Using old oil paint as primer
I bought some oil-based paint a few years ago and never used it. Now, having sandblasted my siding, I’d like to use an all-acrylic paint instead because it’s supposed to last longer and resist fading. Because I need to use an oil-based primer for the acrylic paint, will my original oil-based paint suffice as the primer if it is thinned? If I can’t use the oil-based paint as a primer, what should I do with my 12 gal. of yellow oil-based paint?
Toney Palakewitz, Salem, CT
Victor DeMasi, a painter in Redding, Connecticut, replies: There are many kinds of oil-based paints on the market, and their uses vary tremendously. An oil-based primer-sealer made specifically to be used under latex finish paint is a good choice for a sandblasted house. If your house is typical of most houses in New England, the siding is probably either pine or cedar.
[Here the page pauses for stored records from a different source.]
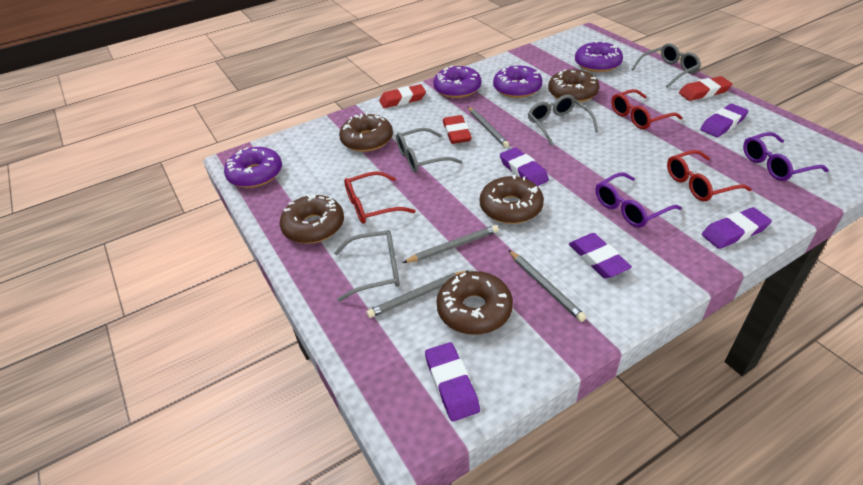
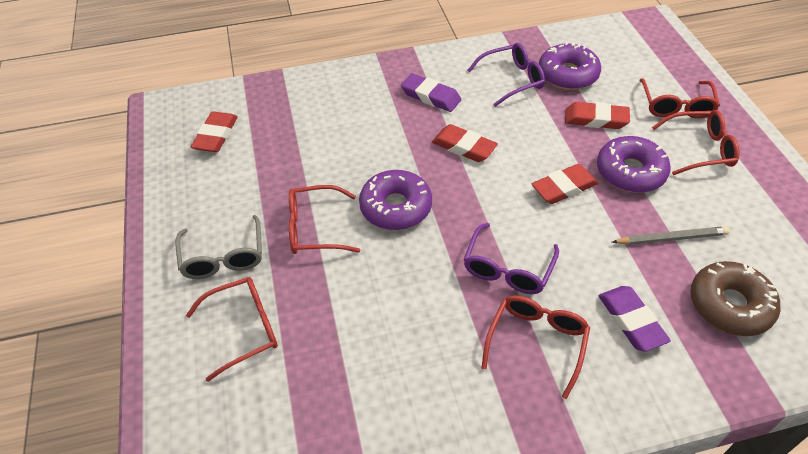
brown donut: [279,194,344,244] [339,113,393,152] [436,271,513,335] [480,175,544,224] [548,69,600,102] = 5 -> [690,261,780,336] = 1
grey glasses: [334,230,400,302] [396,128,462,173] [528,95,599,146] [631,43,701,88] = 4 -> [175,215,262,279] = 1
grey pencil: [367,270,469,318] [403,225,498,263] [468,107,509,148] [509,250,586,322] = 4 -> [612,226,730,245] = 1
purple donut: [224,147,282,188] [433,66,481,98] [493,66,542,98] [575,41,623,72] = 4 -> [359,170,432,230] [539,42,601,90] [597,136,671,193] = 3
purple eraser: [425,342,480,422] [500,147,549,186] [569,233,632,278] [700,104,749,137] [702,207,772,249] = 5 -> [401,73,461,112] [599,286,671,352] = 2
red eraser: [379,84,426,108] [443,115,472,144] [679,76,732,101] = 3 -> [191,111,238,152] [432,124,498,162] [532,164,598,204] [565,102,630,129] = 4
red glasses: [344,171,416,224] [611,89,683,129] [667,150,752,201] = 3 -> [186,277,278,382] [289,185,361,254] [481,295,590,399] [639,78,720,119] [652,110,740,175] = 5

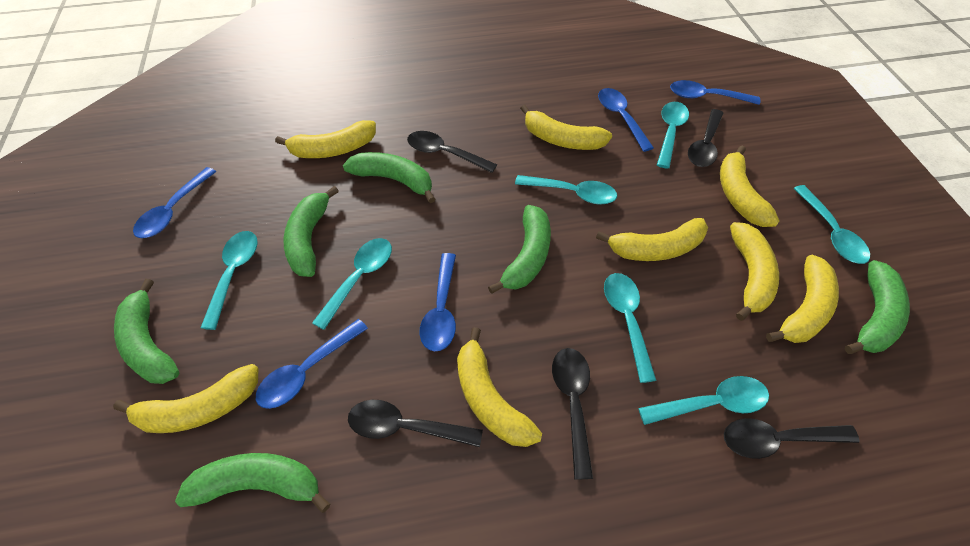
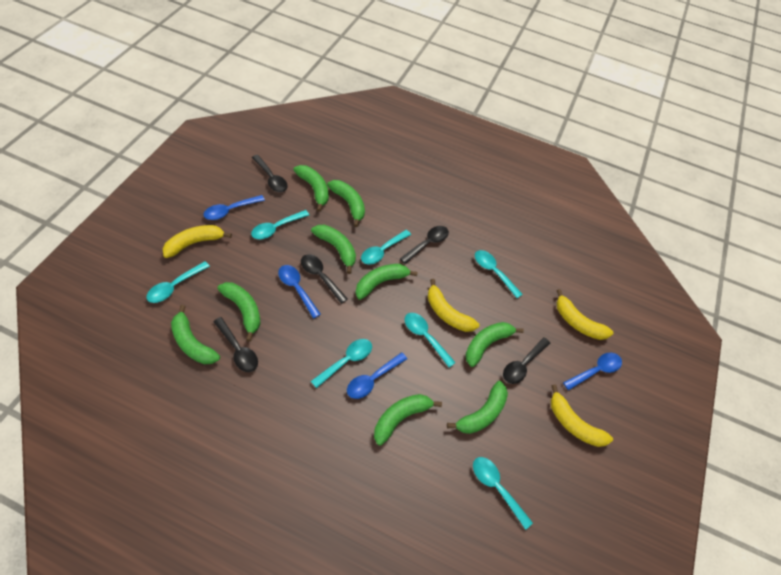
blue spoon: [133,167,216,238] [256,319,368,409] [420,253,456,352] [598,88,654,152] [670,80,760,105] = 5 -> [203,195,265,220] [278,265,321,318] [347,352,407,399] [563,353,622,390] = 4
green banana: [114,279,179,384] [175,453,330,513] [284,186,339,277] [343,152,435,203] [488,205,551,294] [845,260,910,354] = 6 -> [171,305,220,364] [217,282,260,342] [293,165,329,212] [311,225,356,274] [327,180,365,227] [356,264,418,300] [374,394,442,446] [447,381,508,434] [465,322,524,367] = 9
yellow banana: [113,364,259,433] [275,120,376,158] [457,327,542,447] [520,105,612,150] [596,218,708,261] [720,145,780,227] [730,222,779,321] [766,255,839,343] = 8 -> [163,225,232,258] [428,279,479,332] [551,385,613,447] [556,289,613,340] = 4

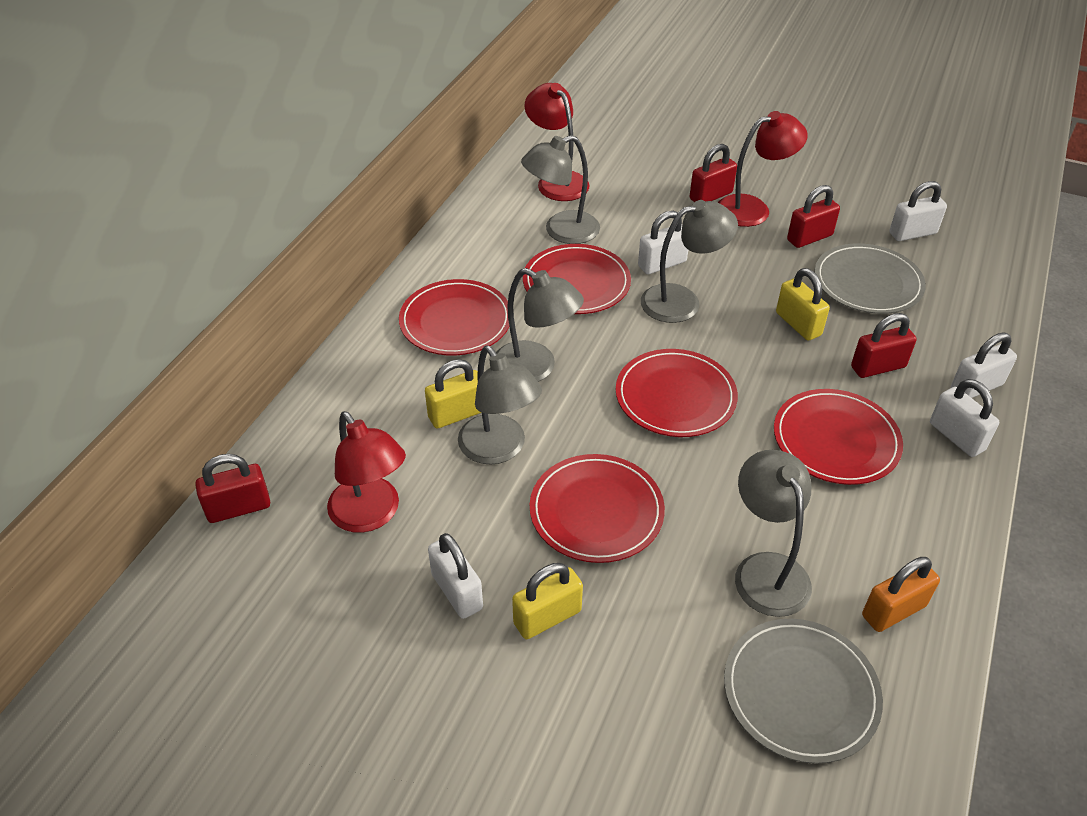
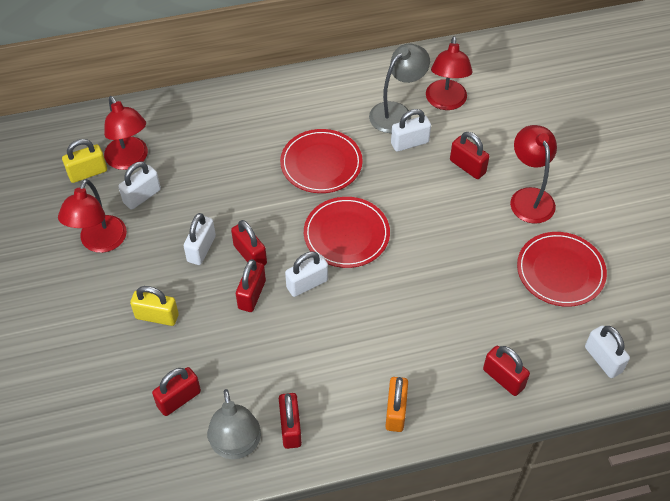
grey lamp: [458,346,542,465] [496,268,584,382] [521,135,600,244] [641,200,738,323] [735,450,812,617] = 5 -> [207,389,261,459] [369,44,430,133] = 2
grey plate: [724,619,883,764] [814,243,926,314] = 2 -> none = 0
red lamp: [327,411,406,533] [524,83,590,201] [718,111,808,227] = 3 -> [58,179,127,253] [104,96,148,170] [426,36,473,110] [510,125,557,224] = 4
red padlock: [195,454,270,523] [690,144,737,202] [787,185,840,248] [851,313,917,378] = 4 -> [152,367,201,416] [231,220,267,266] [236,259,266,312] [279,393,302,449] [450,132,490,179] [483,346,530,396] = 6
red plate: [399,279,509,356] [523,244,631,314] [530,454,665,563] [616,349,738,437] [774,389,903,485] = 5 -> [280,129,363,193] [304,197,390,268] [517,232,607,307] = 3
yellow padlock: [425,359,482,429] [512,563,583,639] [776,268,830,341] = 3 -> [62,139,107,183] [130,286,179,326] = 2

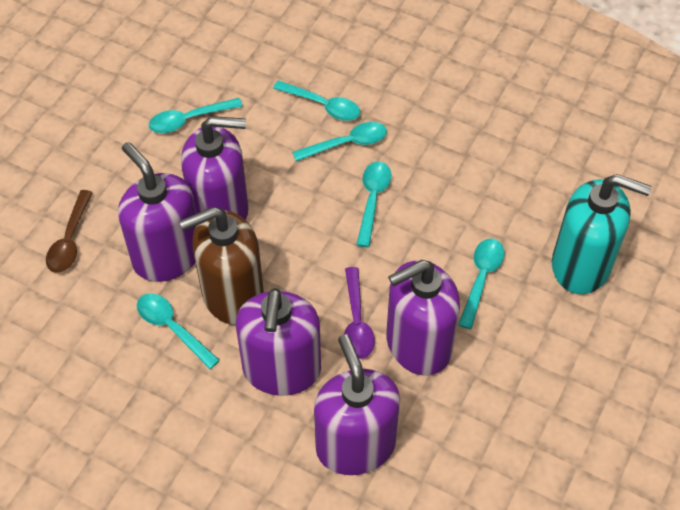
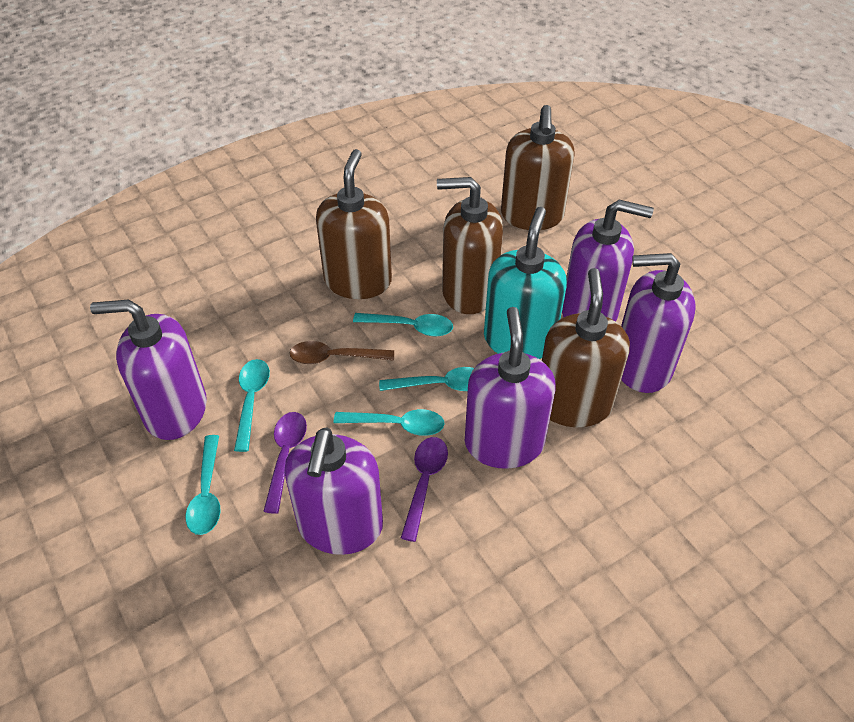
brown soap dispenser: [179,207,264,325] = 1 -> [316,149,392,299] [437,177,503,314] [501,105,575,230] [542,268,630,427] = 4
purple spoon: [344,267,375,359] = 1 -> [263,412,307,514] [401,437,448,542] = 2
turquoise spoon: [137,293,220,369] [149,98,243,133] [273,80,360,121] [292,122,387,161] [356,162,391,247] [458,239,505,329] = 6 -> [186,435,221,535] [234,359,270,452] [333,409,445,436] [353,313,453,336] [379,367,474,391] = 5

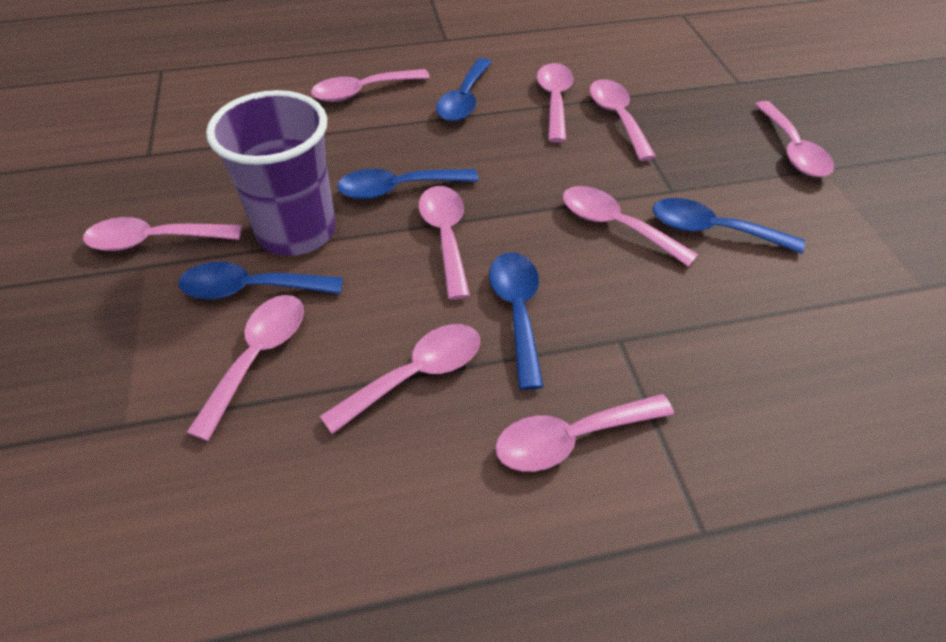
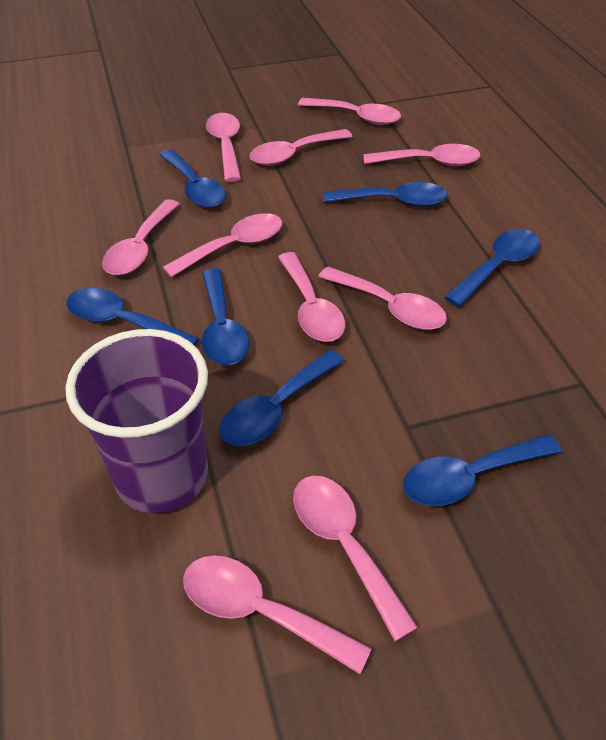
blue spoon: [179,262,343,299] [337,169,479,199] [436,58,492,121] [489,252,544,390] [653,198,805,254] = 5 -> [66,288,199,346] [159,149,226,208] [202,268,249,365] [219,350,344,446] [323,182,447,207] [403,434,562,506] [445,229,540,307] = 7

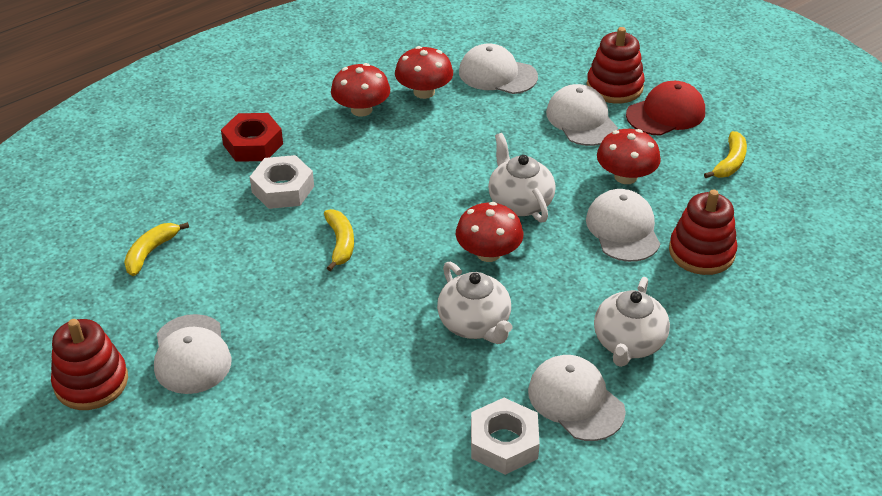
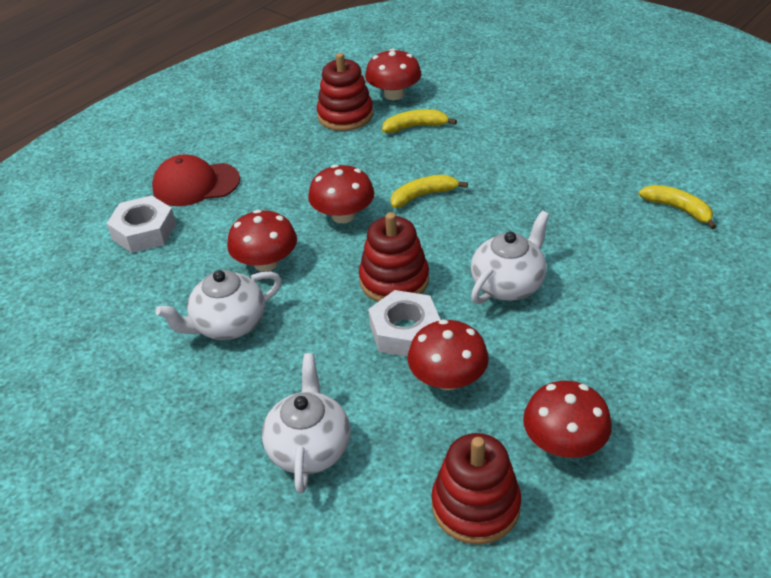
red mushroom: [331,63,390,117] [395,46,453,99] [456,202,523,262] [597,129,661,184] = 4 -> [227,210,297,272] [308,164,374,223] [365,49,421,100] [408,319,489,390] [523,381,612,458] = 5
red nut: [221,113,283,162] = 1 -> none = 0
white cap: [154,314,231,394] [459,43,538,94] [528,355,626,441] [546,84,618,146] [586,189,660,262] = 5 -> none = 0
These resinous softwoods tend to bleed, which can ruin the appearance of the finish coat of paint. A coat of primer that is also a sealer will prevent bleeding, and I know of only oil-based products that perform both functions. Sandblasted wood is extremely porous, so figure on extra quantities of primer, and allow ample time for drying before applying your latex finish. Sandblasted surfaces often require two coats of primer with sanding between the primer coats.
Old-timers would often thin an oil-based finish paint to use as a primer. But paints back then were different from today’s products, and acrylic latex didn’t exist. Acrylic paints tend to adhere poorly to oilbased finish paints, especially gloss paints. Unfortunately, the 12 gal. of paint you bought originally are probably oil-based finish paint with a glossy finish. I recommend discarding it in an environmentally safe manner (ask local officials about hazardous-waste collection days). The value of the labor you are gambling with by thinning the paint and using it as a primer far surpasses the value of the paint. Thinned oil-based paints should be used as primer only on hardwood species of lumber for interior work and only when an oil-based paint finish is to follow.
I’ve painted hundreds of houses with a universal oil primer followed by two finish coats of high-quality acrylic latex house paint, and I’ve had excellent results. Even after ten years, many of these houses need only minor surface prep and a complete washing before they’re repainted.